Uzun zamandır adam gibi yazamadığımı fark ettim. Önceden ellerimi klavyenin üstüne koyardım ve dökülürdü kelimeler. Bazen uzun, bazen kısa... Ama olurdu işte, bunun gibi değil.
Hisleri dökmekte mi zorlanıyorum yoksa artık bir şey hissetmek mi zor? Ya da hiçbiri değil de başka meseleler mi kurcalıyor beynimi?
Çok düşünüyorum aslında şu sıralar. Bir yandan okul yoruyor, bir yandan olup bitenler.
İçinde suçsuz öğrencilerin yargılandığı, yıllar hapis giydiği bir mahkemenin olduğu okulda okuyorum. Bir yanda "özgürlük" diye bağıran insanlar/ suratsız polisler, bir yanda Starbucks'ta oturmuş kahvelerini yudumlayan okulumun öğrencileri. Ben dersime koşuyorum, aklım etrafı polislerle kuşatılmış o kalabalığın arasında ve kafamda onlarca düşünce.

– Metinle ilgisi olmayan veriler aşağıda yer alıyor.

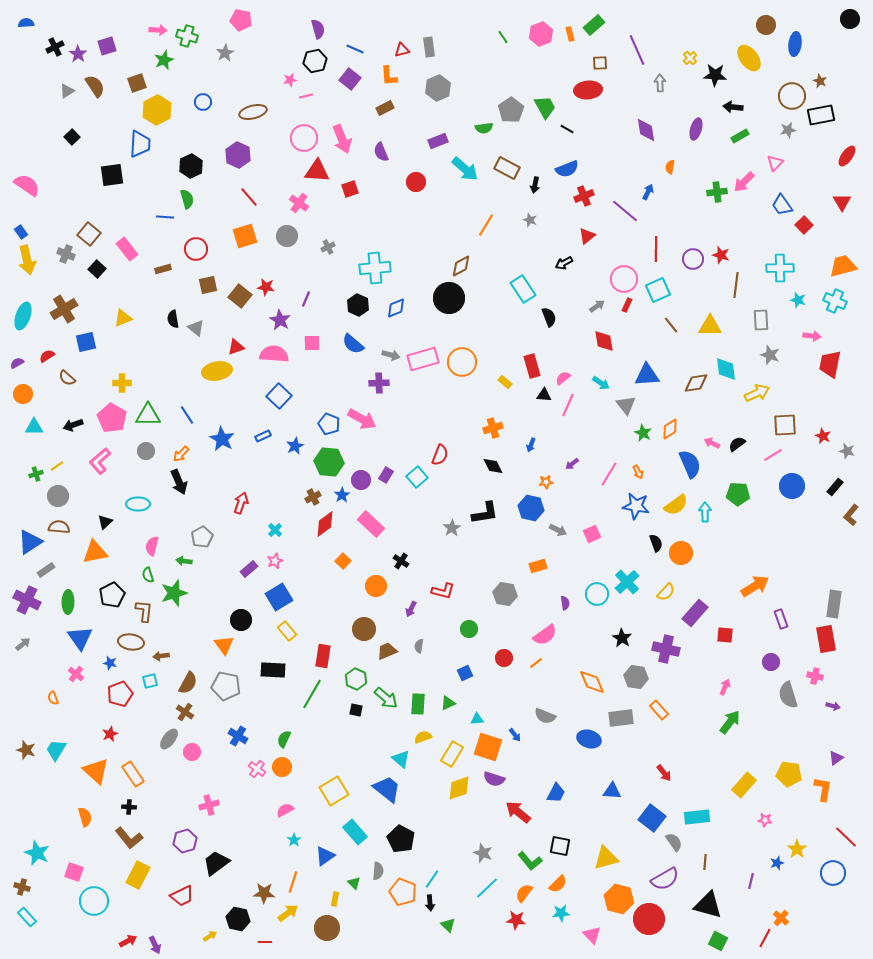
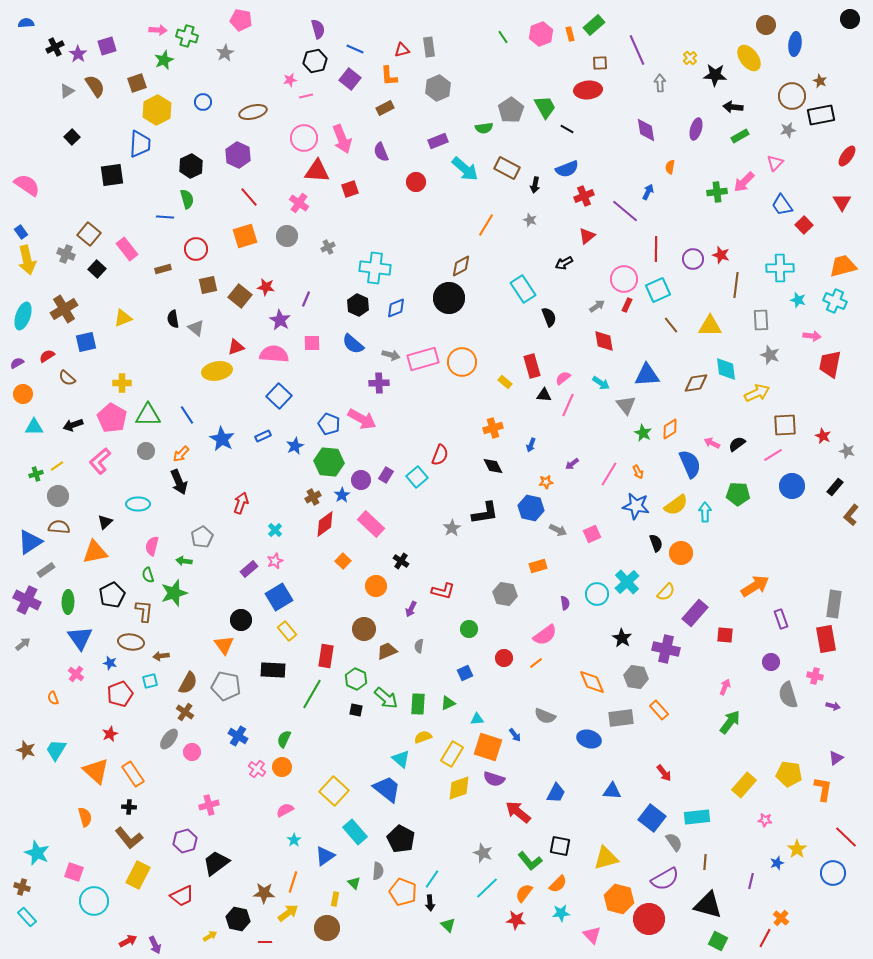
cyan cross at (375, 268): rotated 12 degrees clockwise
red rectangle at (323, 656): moved 3 px right
yellow square at (334, 791): rotated 16 degrees counterclockwise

Sınıfları Starbucks'a dönüşmüş bir okulda okuyorum.
Derse koşuyorum, dersten kalmamak için koşuyorum. "Özgürlük!" diye bağıramıyorum. Özgürlük kısıtlı. Özgürlük birilerinin istediği kadar.
Az sonra ben dahil herkesin elinde akıllı telefon olan bir sınıfa gireceğim.

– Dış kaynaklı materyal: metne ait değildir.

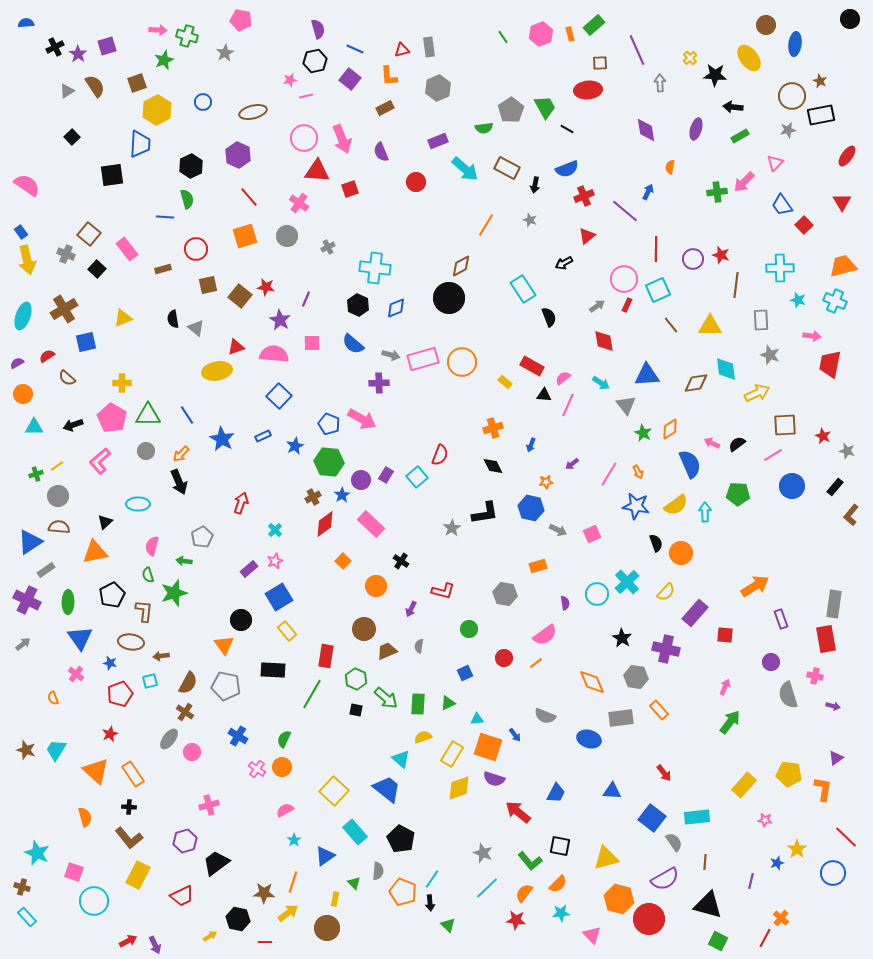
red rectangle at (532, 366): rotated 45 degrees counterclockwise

20 yaşında bir genç az sonra 11 yıl hüküm giyecek.
Arkadaşlarım bunu Galatasaray'ın galibiyet haberleri arasında fark etmeyecekler bile. Etseler bile ne olur ki?
Ben fark ettim de ne oldu ki?
Tiyatrolar perdelerini kapatacak. Cebinde kocaman çek defterinden başka bir şeyi olmayan bir adam belki gelecek "bu oyunu oyna!" diyecek. Koca sanatçılar işsiz kalacak.
Ben yine sınıfları Starbucks olmuş okuluma gideceğim.
Sonra?
Sonrası  yok işte,  kendi kendime düşündüm. Hepsi bu.